- Directions -
Count the lines below that hold "Figure". Give the number without comment.

- Working data -
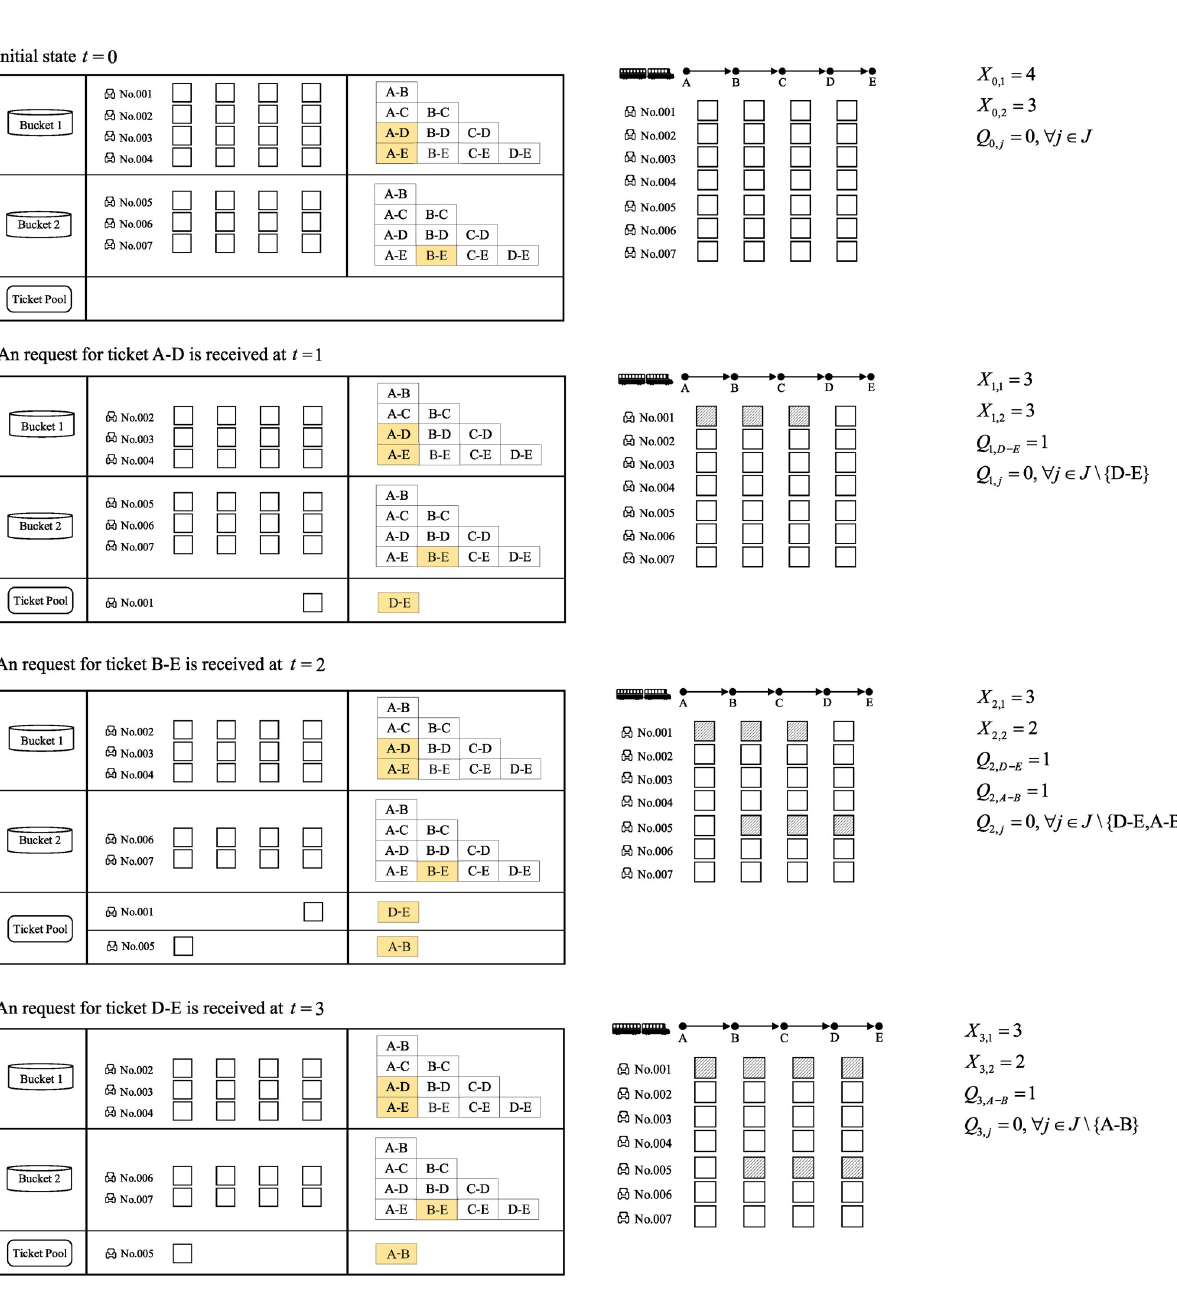
Fig 9. An illustration of the state transition in the DTMC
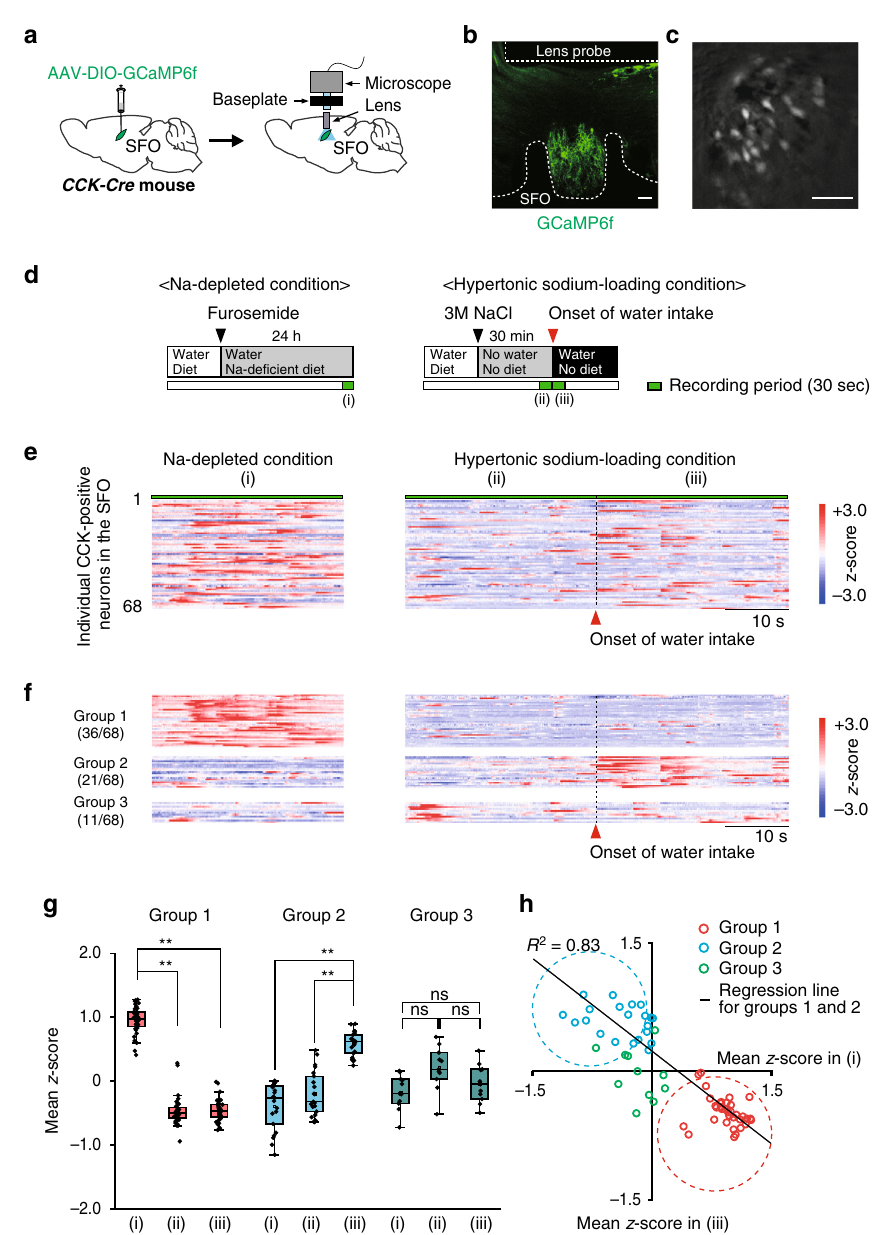
Fig. 3 Distinct subpopulations of CCK-positive neurons are activated in the SFO under the Na-depleted condition or in response to water intake. a Injection of AAV-DIO-GCaMP6f into the SFO of the CCK-Cre mouse. GCaMP6f-expressing neurons were imaged through a GRIN lens targeting the SFO. b Placement of the GRIN lens above the SFO and immunohistochemical staining of GCaMP6f in CCK-positive neurons in the SFO. Scale bar, 30 µ m. c Representative fl uorescence-microscopic image of CCK-positive neurons. Scale bar, 30 µ m. The images in ( b ) and ( c ) were reproduced from two independent mice. d Experimental protocols for Ca 2 + imaging of CCK-positive neurons (i) under the Na-depleted condition (left), (ii) under the hypertonic sodium-loading condition (right), and (iii) following the onset of water intake (right). e Raster plots of z -scored calcium responses in individual CCK- positive neurons during each condition ( n = 68 neurons in two mice). f K-means clustering of individual CCK-positive neurons based on their activities under each condition. Three distinct subpopulations of CCK-positive neurons (group 1, group 2, and group 3) were identi fi ed in the SFO. g Dot plot of the mean z -score of individual CCK-positive neurons in group 1 (left), group 2 (middle), and group 3 (right). n = 68 neurons in two mice. ** P < 0.01; ns, not signi fi cant; two-sided one-way RM ANOVA (group 1, F(2,34) = 380.9, P = 5.26 × 10 − 10 ; group 2, F(2,19) = 97.17, P = 1.51 × 10 − 10 ; group 3, F(2,9) = 2.524, P = 0.135) with the post hoc two-sided paired Student ’ s t -tests (group 1, P (i vs ii) = 1.15 × 10 − 21 , P (i vs iii) = 5.11 × 10 − 25 ; group 2, P = 6.68 × 10 − 9 , P = 6.58 × 10 − 8 ). Box-plot elements (center line, upper and lower box limits, whiskers, and points) were de fi ned as medians, (i vs iii) (ii vs iii) quartiles, 1.5× interquartile ranges, and outliers. h Relationship between the mean z -scores of individual neurons under (i) the Na-depleted condition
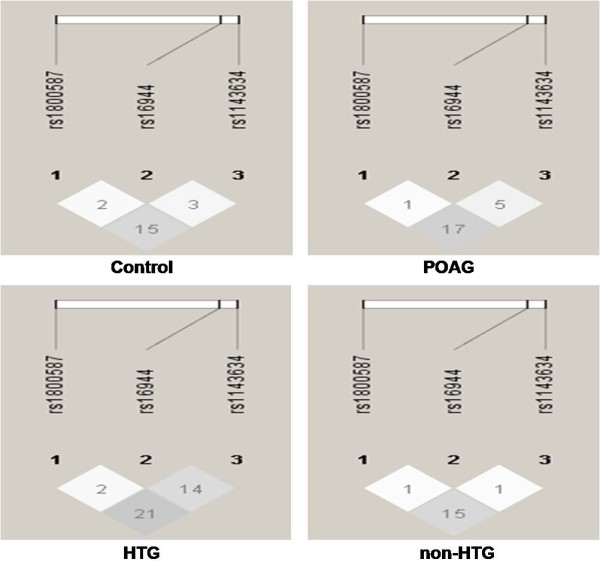
LD structure between the three SNPs in POAG patients and controls. No significant LD was observed between the three SNPs. The LD value was calculated using Haploview 4.1 software. The values in the boxes are the r-squared pairwise LD values given by the software. The standard r-squared color scheme is followed here i.e the extent of LD increases with darker shades.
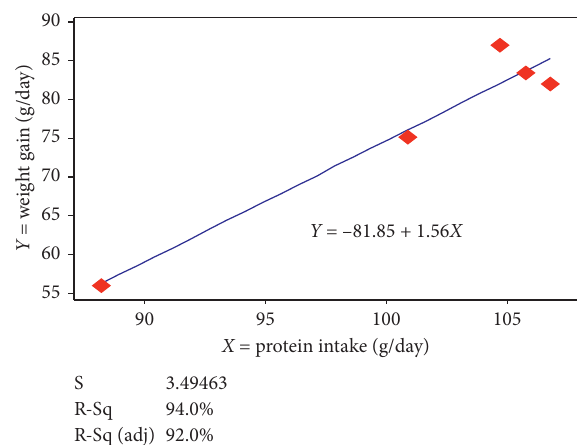
Figure 3: Linear regression relationship of daily body weight gain and protein intake of growing Bonga lambs fed on Rhodes grass hay basal diet and supplemented with dried mulberry and Vernonia mixed leaves’ meal as a substitute to noug seed cake at different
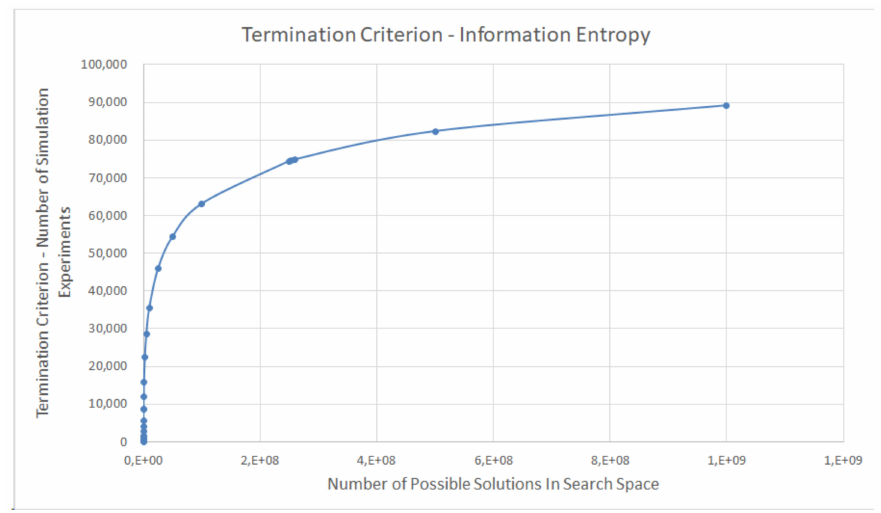
Figure 10. Derived second termination criterion using information entropy.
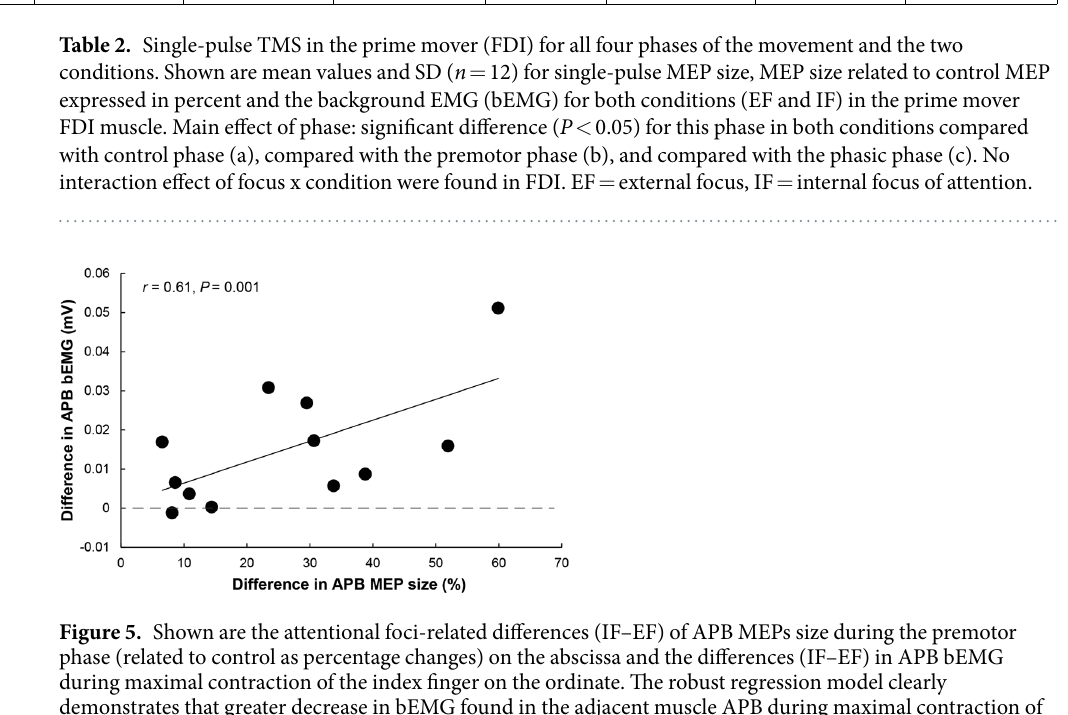
activity ( − 22.3%), MNF and MDF in the adjacent APB muscle with an EF 30 . Furthermore, despite no significant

- Answer box -
2